Ma. Per fortuna, c'è un "ma" (congiunzione avversativa). Il dovere di ascoltare
musica con il fine di scrivere una recensione reca con sé alcuni vantaggi. Tra
gli altri, quello di sentirsi in obbligo di non fermarsi alla prima impressione,
di lasciare sedimentare gli ascolti, le sensazioni, i giudizi. Così, quel senso
di fastidio e delusione che aveva preceduto l'uscita del nuovo lavoro dei Villagers
(ovvero la via irlandese all'indie folk/pop) dopo le prime anticipazioni - i singoli
The Waves (un tappeto elettronico che si
srotola dribblando l'abbraccio dei fiati, andando a naufragare su uno scoglio
di ossessiva rumorosità) e Passing a Message
- si è andata via via stemperando, la evidente necessità di allargare il lessico
espressivo in direzioni poco ortodosse ha preso un significato in qualche modo
coerente, nell'insieme di un album che, se non ripete la magia di Becoming
a Jackal, evita di esserne una ripetizione facile e scontata.
Conor
O'Brien (i Villagers sono lui, senza offesa per gli altri) ha confessato di
avere fronteggiato la più classica delle sindromi da pagina bianca, il terrore
di avere smarrito l'estro sulla scia dei consensi (meritati) di quel disco d'esordio
che a un certo punto gli deve essere sembrato come una montagna troppo alta da
scalare una seconda volta.

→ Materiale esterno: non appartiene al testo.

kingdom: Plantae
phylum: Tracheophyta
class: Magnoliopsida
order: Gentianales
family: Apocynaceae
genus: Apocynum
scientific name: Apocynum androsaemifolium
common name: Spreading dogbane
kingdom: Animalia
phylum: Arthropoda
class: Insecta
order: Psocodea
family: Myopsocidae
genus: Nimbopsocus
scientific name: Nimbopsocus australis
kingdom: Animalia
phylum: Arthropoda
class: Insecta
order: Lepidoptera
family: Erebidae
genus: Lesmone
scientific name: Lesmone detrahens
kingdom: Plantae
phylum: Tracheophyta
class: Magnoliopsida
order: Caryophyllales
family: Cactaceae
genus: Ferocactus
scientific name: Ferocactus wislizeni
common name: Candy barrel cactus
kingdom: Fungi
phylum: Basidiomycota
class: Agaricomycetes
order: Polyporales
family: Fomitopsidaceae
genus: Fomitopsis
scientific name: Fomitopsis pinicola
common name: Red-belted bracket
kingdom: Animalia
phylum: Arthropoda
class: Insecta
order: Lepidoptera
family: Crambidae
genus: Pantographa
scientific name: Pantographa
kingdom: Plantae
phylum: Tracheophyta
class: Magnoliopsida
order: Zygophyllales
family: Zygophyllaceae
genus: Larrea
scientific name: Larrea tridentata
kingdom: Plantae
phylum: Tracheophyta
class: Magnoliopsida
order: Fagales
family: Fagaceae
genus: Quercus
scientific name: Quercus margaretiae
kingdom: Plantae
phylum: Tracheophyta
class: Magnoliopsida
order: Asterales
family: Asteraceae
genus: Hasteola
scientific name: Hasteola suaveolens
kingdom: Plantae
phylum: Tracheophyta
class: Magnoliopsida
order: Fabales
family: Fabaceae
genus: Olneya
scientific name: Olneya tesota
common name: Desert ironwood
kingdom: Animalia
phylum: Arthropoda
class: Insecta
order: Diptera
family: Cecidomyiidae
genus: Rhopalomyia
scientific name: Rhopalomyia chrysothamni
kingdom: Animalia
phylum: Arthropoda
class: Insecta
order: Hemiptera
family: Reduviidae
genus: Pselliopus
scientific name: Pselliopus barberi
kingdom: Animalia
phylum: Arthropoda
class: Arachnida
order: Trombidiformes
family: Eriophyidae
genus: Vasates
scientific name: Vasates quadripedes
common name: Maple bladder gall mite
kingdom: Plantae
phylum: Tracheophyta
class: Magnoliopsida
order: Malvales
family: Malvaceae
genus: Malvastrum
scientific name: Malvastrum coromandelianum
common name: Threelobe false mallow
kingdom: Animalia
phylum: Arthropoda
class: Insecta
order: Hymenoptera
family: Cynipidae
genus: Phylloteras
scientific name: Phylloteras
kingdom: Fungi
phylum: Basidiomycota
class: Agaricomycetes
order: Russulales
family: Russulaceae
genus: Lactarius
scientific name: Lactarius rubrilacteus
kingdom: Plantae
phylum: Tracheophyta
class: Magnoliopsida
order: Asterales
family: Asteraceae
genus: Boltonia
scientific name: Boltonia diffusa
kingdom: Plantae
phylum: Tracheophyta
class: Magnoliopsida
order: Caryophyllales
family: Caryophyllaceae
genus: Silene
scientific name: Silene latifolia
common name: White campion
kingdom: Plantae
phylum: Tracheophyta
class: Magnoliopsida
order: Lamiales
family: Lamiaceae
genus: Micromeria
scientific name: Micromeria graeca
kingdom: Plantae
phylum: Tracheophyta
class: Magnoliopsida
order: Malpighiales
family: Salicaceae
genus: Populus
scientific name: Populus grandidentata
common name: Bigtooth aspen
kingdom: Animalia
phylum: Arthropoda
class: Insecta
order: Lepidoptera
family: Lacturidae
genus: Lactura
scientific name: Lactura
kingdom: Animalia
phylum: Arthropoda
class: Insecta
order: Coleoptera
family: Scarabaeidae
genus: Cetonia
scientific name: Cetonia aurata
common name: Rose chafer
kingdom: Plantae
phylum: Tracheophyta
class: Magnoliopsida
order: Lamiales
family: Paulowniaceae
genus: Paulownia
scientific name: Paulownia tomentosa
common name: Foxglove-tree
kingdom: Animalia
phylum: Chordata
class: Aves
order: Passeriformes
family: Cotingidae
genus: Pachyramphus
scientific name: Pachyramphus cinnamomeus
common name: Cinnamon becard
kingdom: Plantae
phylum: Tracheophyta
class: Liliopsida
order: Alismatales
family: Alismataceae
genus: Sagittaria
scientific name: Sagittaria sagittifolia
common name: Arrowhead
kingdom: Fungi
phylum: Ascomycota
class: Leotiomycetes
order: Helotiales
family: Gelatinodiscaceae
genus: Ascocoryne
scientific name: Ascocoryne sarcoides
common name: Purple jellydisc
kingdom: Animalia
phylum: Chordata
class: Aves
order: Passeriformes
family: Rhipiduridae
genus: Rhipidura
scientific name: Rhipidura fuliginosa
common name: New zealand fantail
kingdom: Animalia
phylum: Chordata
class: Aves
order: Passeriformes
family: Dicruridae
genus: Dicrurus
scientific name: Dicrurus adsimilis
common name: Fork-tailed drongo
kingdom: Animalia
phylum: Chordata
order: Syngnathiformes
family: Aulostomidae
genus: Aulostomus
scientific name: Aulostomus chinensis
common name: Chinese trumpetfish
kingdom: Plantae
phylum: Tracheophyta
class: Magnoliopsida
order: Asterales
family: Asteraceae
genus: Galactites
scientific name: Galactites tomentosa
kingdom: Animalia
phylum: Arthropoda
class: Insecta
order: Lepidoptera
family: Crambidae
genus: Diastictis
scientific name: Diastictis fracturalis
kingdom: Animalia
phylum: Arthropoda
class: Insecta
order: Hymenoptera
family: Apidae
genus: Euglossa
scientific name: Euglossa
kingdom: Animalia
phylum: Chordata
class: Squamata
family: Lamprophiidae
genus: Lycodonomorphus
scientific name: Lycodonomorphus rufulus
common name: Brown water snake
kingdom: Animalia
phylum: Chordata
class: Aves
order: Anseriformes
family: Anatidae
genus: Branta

Ha saputo uscire dall'impasse con coraggio e intelligenza:
tirando la coperta dell'ispirazione di qua e di là, misurandosi con i limiti delle
proprie capacità espressive, cercando di aggiornare il linguaggio. Qualche volta
i piedi restano scoperti (come in certi sconfinamenti in una grandeur pop/rock
sinceramente fastidiosa - sembra di sentire i peggiori Coldplay), qualche volta
invece le sue liriche immaginifiche e ad alto tasso di letterarietà trovano una
forma di esaltazione nei nuovi arrangiamenti, spessi e stratificati: intrusioni
elettroniche, archi sintetici, vibrazioni elettriche sotto le quali si intravede
ancora quella scrittura folk (la musa è Nick Drake, dopo tutto) che era venuta
allo scoperto nel disco precedente. Se Becoming a Jackal era un concept sul diventare
adulti, {Awayland} narra l'ingresso e la deriva nel mondo, e dal mondo prende
in prestito anche la polimorfia dei linguaggi.
My
Lighthouse apre l'album agganciandosi all'intimità acustica del passato,
ma è un'illusione che dura non più di tre minuti: già Earthly Pleasure,
un pastiche di interferenze elettroniche, archi e squarci chitarristici, la già
sentita The Waves e poi Judgement Call
(tra i Radiohead della svolta kraut e i Depeche Mode) indicano che la nuova direzione
non consente ripensamenti. In realtà qualche concessione a una scrittura più lineare
c'è, come il terzo singolo Nothing Arrived,
uno dei brani più memorabili anche grazie al calembour a presa rapida del ritornello
("I waited for Something, and Something died. So I waited for Nothing, and Nothing
arrived"). Ma i nuovi Villagers vanno cercati nell'annaspare di The
Bell, nelle cadenze dance frantumate di Passing a Message (che
alla fine non è così male come era parsa all'inizio), nel rigoglio orchestrale
di Rhythm Composer. Troppo disomogeneo per
essere un disco davvero ben riuscito, nella sua natura interlocutoria {Awayland}
mostra comunque sufficienti segnali positivi da farci credere che l'attenzione
sui Villagers sarà ben ripagata nel prossimo futuro.